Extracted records
□ □ □ □ □
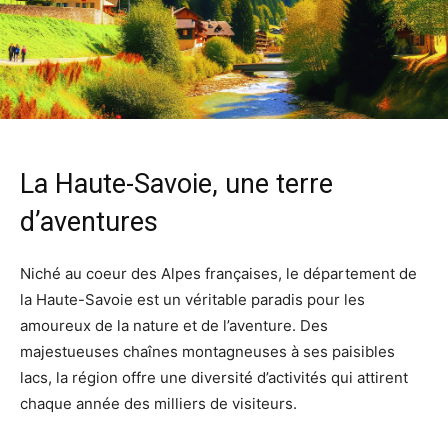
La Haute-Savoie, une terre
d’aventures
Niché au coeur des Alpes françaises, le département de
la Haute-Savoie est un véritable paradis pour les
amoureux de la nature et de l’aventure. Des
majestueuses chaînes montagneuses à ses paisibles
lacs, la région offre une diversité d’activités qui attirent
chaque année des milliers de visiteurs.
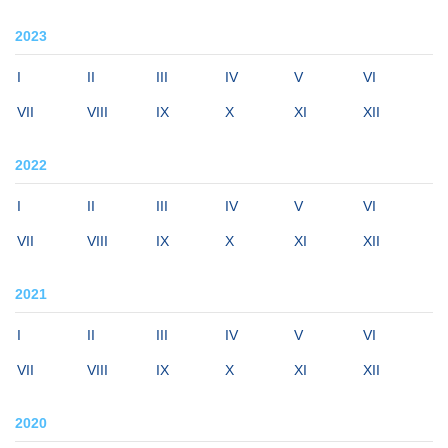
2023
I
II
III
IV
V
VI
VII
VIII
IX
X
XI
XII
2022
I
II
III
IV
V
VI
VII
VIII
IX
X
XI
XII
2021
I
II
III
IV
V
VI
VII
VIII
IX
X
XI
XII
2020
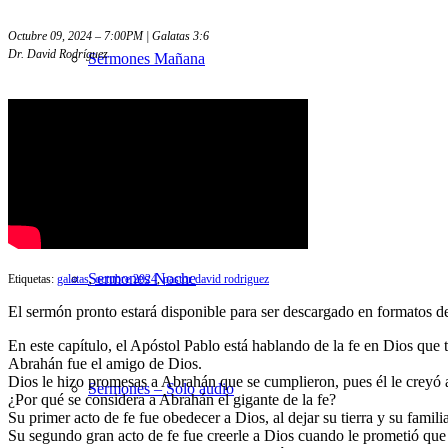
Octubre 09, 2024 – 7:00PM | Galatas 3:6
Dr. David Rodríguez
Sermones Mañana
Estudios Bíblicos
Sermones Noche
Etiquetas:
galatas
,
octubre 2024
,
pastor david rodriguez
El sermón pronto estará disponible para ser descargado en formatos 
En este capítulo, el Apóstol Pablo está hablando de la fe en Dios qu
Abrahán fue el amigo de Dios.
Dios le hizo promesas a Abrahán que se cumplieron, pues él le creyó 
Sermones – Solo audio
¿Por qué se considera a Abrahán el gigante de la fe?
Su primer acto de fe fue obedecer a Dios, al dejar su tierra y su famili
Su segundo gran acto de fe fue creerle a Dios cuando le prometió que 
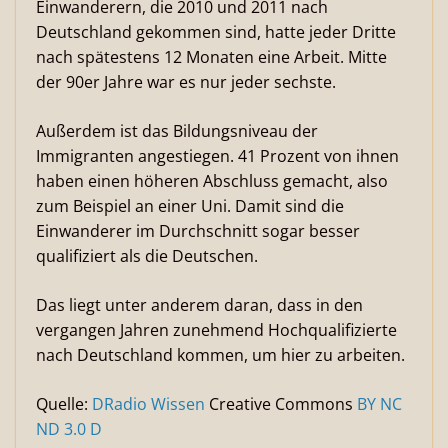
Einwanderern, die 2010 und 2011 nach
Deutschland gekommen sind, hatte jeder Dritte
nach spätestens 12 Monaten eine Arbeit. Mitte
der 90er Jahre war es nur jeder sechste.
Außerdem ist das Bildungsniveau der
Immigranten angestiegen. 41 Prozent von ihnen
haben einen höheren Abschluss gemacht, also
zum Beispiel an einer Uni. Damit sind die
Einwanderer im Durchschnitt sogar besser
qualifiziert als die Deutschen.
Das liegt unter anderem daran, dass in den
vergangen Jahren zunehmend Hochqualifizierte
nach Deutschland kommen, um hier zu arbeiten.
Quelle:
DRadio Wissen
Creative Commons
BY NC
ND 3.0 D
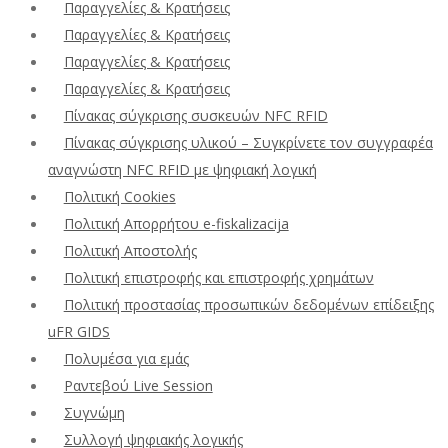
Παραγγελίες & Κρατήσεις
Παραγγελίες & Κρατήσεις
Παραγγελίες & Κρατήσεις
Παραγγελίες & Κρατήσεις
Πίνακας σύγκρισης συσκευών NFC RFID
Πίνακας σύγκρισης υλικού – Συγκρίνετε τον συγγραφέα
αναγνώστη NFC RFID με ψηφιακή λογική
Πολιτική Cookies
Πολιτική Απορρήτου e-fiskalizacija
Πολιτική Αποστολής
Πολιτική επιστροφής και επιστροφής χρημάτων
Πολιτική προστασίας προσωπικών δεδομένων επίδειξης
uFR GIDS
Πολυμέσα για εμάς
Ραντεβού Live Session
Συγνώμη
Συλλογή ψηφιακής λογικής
□ □ □ □ □
In the data above, each line holding "jeder" is to be found and copied.

Deutschland gekommen sind, hatte jeder Dritte
der 90er Jahre war es nur jeder sechste.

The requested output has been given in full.